Operating systems are critical components of the Trusted Computing Base (TCB) of any computer system. They need to be secured to ensure the confidentiality, integrity and availability of the applications running on top of them. To achieve this, dynamic program analysis techniques have been used to find vulnerabilities and mitigate weaknesses in operating systems. By executing the program under test and performing analysis, dynamic program analysis can achieve higher accuracy compared to static analysis. This dissertation showcases three applications of dynamic program analysis and addresses the challenges of using them to secure operating systems.
First, we present Mousse, a solution to address the challenges of using Selective Symbolic Execution (SSE) for analyzing the Hardware Abstraction Layer (HAL) programs. HAL programs, which communicate between user space programs and the kernel, are an integral part of many operating systems. Existing symbolic execution engines are inefficient in testing them due to false positives introduced by symbolic hardware or poor performance caused by expensive memory synchronization. In Mousse, we proposed process-level SSE. Combining with environment-aware concurrency and distributed execution, it can achieve good performance with no false positives.
Secondly, we present Sifter, a syscall filtering framework for tightening the attack surface of the operating system. Since malware often uses abnormal syscall patterns to exploit vulnerabilities in the kernel, we build a framework that can trace and analyze syscalls from legitimate programs, and then generate syscall filters that only allow syscall patterns seen in the traces.

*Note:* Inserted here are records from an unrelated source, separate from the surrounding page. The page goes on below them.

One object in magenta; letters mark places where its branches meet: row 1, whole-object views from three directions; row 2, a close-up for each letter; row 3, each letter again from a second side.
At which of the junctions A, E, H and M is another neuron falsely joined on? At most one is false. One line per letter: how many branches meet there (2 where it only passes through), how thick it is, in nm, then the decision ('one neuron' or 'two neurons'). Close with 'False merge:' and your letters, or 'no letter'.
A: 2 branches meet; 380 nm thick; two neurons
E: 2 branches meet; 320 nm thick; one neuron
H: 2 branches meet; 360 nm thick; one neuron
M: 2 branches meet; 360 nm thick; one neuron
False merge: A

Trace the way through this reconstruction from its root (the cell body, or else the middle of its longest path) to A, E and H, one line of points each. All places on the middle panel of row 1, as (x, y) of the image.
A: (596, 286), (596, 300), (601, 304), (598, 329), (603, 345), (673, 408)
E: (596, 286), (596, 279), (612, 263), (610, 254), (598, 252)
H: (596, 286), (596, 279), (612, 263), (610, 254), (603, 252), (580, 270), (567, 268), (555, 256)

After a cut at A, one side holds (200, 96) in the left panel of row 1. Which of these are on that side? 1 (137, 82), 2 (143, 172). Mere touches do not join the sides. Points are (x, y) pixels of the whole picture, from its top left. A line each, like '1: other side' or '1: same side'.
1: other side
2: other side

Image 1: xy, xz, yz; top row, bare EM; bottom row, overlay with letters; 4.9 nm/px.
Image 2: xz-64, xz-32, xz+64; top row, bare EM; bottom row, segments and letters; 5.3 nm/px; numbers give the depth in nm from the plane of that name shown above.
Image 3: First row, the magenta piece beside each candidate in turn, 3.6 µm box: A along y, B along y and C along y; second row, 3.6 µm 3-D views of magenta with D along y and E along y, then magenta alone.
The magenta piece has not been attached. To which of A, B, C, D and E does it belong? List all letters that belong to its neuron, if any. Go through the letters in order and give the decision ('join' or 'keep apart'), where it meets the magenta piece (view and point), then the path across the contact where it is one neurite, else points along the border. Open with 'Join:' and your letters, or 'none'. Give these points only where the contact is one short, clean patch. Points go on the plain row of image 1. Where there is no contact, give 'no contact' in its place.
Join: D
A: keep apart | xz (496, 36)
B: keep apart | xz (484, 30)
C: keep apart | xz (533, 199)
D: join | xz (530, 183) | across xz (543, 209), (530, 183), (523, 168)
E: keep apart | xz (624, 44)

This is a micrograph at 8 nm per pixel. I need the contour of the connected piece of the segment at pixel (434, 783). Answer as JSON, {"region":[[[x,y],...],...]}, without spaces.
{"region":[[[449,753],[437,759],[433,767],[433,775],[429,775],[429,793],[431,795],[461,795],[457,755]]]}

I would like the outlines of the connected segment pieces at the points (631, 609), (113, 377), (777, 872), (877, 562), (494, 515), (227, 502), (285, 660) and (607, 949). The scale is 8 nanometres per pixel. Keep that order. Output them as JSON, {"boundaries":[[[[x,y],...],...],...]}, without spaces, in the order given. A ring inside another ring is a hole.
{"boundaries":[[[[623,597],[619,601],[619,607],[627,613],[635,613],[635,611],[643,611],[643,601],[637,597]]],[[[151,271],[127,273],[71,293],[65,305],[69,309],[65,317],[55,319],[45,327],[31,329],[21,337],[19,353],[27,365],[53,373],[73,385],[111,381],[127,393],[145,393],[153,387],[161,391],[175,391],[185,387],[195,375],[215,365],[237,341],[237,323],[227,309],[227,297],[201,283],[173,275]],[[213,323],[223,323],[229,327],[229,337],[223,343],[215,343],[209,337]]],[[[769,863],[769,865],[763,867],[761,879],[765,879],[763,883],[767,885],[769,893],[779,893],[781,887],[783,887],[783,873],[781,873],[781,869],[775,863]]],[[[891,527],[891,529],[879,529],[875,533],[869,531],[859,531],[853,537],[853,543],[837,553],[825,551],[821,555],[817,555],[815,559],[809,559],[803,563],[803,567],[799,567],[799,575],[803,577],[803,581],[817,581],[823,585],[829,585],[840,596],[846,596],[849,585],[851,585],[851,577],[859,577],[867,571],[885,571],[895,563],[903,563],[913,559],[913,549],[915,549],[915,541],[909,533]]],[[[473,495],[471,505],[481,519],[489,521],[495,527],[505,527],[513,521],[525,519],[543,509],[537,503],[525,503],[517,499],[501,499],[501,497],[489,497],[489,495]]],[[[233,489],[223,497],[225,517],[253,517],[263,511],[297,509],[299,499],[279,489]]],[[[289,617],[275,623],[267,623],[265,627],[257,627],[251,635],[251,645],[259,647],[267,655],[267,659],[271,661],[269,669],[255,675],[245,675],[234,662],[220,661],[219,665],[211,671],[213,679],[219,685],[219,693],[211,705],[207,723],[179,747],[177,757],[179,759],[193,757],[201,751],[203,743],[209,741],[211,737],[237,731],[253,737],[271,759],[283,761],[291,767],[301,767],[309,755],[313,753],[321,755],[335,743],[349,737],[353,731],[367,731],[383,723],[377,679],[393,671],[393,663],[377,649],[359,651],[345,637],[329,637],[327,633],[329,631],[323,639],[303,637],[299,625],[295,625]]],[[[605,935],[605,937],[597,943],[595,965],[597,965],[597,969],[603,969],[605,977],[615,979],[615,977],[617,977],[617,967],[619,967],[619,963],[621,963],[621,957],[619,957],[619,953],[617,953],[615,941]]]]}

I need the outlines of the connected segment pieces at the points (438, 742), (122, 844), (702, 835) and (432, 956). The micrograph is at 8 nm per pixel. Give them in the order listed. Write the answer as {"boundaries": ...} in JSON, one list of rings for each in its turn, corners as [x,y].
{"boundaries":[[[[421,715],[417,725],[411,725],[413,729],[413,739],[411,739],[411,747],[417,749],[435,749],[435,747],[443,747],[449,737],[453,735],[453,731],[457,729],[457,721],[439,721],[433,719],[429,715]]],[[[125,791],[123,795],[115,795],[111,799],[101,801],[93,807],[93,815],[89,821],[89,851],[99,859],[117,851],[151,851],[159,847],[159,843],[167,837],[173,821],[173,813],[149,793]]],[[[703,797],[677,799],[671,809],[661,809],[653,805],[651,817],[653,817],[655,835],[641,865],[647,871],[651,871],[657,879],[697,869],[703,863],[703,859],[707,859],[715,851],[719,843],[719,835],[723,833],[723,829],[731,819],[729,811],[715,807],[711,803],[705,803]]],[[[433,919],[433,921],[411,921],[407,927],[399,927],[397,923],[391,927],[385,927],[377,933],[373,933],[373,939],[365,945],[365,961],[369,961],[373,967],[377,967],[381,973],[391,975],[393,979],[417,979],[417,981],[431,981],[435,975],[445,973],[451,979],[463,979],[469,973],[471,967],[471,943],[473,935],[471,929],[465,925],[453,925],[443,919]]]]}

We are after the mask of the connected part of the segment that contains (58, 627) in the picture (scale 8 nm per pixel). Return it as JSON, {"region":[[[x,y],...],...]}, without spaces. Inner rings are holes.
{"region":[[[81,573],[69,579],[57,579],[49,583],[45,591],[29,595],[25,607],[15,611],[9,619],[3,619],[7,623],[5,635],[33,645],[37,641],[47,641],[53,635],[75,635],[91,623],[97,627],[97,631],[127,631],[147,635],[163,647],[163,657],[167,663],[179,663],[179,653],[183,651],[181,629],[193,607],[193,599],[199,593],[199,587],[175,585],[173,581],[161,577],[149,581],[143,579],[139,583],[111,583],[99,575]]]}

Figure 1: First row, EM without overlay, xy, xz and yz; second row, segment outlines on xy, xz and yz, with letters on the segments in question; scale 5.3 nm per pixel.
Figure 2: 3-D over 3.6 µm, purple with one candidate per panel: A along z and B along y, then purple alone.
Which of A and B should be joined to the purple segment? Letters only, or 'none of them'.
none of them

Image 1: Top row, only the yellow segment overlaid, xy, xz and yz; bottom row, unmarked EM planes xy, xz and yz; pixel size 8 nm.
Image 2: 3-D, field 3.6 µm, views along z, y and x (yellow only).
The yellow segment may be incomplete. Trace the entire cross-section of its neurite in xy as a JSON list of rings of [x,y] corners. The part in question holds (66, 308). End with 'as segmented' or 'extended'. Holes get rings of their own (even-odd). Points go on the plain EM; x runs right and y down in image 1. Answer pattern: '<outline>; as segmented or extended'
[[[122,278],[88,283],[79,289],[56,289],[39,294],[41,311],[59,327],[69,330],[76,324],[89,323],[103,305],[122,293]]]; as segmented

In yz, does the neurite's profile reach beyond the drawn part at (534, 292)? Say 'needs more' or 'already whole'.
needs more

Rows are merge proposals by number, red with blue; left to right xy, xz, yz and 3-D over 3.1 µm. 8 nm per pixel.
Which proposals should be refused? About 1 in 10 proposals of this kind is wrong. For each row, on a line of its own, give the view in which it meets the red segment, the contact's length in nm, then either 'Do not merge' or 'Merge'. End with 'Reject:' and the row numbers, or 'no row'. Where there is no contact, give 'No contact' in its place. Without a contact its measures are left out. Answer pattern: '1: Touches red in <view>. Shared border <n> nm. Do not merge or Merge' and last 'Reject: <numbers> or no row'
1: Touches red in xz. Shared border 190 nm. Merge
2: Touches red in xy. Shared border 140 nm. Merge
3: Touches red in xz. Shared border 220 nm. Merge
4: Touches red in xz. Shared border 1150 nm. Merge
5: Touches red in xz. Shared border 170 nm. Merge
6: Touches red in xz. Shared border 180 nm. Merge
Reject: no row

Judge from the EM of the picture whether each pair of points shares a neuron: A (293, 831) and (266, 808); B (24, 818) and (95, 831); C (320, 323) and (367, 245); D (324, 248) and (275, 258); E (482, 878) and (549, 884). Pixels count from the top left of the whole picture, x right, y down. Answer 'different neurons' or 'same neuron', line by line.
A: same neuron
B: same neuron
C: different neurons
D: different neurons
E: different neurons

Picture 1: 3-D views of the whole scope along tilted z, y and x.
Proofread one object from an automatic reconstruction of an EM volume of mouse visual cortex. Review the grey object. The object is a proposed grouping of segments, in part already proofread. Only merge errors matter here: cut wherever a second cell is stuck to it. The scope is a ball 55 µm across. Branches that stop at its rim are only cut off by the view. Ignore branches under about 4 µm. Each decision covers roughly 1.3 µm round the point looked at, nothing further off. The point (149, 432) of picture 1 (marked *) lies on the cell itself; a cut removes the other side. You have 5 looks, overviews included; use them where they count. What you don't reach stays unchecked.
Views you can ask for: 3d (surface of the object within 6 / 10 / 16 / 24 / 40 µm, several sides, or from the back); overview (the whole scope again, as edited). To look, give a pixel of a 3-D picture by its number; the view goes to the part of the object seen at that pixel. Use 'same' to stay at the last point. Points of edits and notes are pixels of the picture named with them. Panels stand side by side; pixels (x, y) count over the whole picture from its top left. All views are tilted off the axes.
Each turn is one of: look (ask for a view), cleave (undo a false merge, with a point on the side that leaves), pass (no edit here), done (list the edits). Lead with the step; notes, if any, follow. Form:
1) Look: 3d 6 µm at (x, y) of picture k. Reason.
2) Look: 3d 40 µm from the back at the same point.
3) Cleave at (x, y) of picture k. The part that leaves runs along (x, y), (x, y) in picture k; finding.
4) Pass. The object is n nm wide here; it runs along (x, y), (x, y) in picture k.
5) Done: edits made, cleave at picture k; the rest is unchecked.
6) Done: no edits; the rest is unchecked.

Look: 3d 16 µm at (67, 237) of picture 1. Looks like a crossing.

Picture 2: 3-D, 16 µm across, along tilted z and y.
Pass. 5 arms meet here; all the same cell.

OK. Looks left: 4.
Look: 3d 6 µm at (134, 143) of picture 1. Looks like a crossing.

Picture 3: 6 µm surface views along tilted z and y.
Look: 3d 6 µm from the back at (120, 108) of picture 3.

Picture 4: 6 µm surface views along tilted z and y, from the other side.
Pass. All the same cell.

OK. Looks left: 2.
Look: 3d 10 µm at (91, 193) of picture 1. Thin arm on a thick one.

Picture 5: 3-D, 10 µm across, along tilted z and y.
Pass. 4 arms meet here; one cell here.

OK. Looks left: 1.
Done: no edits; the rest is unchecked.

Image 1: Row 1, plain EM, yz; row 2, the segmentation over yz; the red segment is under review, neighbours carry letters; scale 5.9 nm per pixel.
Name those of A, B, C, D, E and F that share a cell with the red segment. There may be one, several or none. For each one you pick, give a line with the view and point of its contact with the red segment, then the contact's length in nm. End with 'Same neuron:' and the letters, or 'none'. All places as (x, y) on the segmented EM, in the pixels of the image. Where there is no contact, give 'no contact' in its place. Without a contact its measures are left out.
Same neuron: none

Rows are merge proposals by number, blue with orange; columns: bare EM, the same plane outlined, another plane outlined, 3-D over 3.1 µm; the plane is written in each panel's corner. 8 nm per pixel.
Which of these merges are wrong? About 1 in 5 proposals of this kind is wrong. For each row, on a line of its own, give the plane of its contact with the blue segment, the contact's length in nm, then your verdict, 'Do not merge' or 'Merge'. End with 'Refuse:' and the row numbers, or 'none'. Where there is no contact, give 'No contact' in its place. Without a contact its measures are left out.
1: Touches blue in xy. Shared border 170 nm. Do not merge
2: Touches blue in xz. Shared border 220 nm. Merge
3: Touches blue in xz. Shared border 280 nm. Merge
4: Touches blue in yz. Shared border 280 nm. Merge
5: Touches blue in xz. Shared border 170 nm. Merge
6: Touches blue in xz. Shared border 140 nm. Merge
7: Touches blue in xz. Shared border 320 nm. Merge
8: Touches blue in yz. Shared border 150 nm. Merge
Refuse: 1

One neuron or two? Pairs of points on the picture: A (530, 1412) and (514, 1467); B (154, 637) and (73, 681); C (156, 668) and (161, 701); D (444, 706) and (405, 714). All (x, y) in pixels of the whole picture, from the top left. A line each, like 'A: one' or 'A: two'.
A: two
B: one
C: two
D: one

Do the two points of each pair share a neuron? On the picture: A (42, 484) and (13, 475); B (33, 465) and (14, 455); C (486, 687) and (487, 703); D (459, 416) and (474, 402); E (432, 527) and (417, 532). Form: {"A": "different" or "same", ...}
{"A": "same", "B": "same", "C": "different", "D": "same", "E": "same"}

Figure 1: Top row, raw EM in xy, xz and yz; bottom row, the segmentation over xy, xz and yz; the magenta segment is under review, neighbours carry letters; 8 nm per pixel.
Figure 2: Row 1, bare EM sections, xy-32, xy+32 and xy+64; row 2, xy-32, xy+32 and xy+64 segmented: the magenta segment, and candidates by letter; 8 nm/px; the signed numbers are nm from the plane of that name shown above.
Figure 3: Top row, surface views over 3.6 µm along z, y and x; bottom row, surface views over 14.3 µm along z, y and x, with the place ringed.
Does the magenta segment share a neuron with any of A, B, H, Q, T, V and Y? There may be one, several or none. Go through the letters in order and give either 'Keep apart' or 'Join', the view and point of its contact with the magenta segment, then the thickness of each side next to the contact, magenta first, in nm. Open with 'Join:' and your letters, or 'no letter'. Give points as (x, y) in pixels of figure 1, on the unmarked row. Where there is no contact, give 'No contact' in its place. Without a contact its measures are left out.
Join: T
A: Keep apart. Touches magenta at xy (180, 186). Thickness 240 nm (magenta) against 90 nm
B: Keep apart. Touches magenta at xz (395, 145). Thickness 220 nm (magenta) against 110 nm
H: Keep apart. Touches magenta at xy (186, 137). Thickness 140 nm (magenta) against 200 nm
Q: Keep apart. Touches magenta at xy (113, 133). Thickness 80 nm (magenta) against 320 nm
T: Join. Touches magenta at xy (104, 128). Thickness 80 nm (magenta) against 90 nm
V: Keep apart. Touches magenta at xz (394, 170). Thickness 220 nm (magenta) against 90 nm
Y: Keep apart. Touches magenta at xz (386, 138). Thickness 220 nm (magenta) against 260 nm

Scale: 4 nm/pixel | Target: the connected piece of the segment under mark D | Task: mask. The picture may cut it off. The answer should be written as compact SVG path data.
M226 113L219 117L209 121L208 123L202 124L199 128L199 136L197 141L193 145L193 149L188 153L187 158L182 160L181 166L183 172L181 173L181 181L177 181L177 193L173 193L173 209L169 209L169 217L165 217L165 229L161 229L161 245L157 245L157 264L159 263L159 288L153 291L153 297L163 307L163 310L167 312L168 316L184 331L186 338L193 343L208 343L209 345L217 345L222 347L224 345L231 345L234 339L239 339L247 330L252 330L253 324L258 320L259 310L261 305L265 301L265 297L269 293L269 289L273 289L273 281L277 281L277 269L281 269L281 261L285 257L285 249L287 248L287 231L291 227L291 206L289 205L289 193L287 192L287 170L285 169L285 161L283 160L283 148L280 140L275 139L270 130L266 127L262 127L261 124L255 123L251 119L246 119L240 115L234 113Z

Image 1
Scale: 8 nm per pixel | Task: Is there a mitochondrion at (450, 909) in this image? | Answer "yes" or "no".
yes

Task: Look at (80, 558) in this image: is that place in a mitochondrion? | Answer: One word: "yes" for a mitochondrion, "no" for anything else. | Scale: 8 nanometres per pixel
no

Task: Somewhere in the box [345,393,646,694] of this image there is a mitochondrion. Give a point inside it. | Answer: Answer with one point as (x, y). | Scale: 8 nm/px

Finally, we present the eBPF runtime fuzzer (BRF) for fuzzing eBPF runtime components in the Linux kernel. eBPF is a modern technology in the Linux kernel that allows programs supplied from the user space to be executed in the kernel. Although fuzzing has been proved to be effective in finding bugs in the Linux kernel, the state-of-the-art fuzzer, Syzkaller, fails to reach the eBPF runtime components due to 1) syscall dependencies in the eBPF subsystem, 2) semantic rules imposed by the eBPF verifier to ensure the safety of eBPF programs, and 3) failure to attach and execute the loaded programs. With extensive experiments, we show that BRF is not only more efficient in reaching runtime components, but also covers more code. Finally, it manages to find 4 vulnerabilities (3 of which have been assigned CVE numbers) in the eBPF runtime components.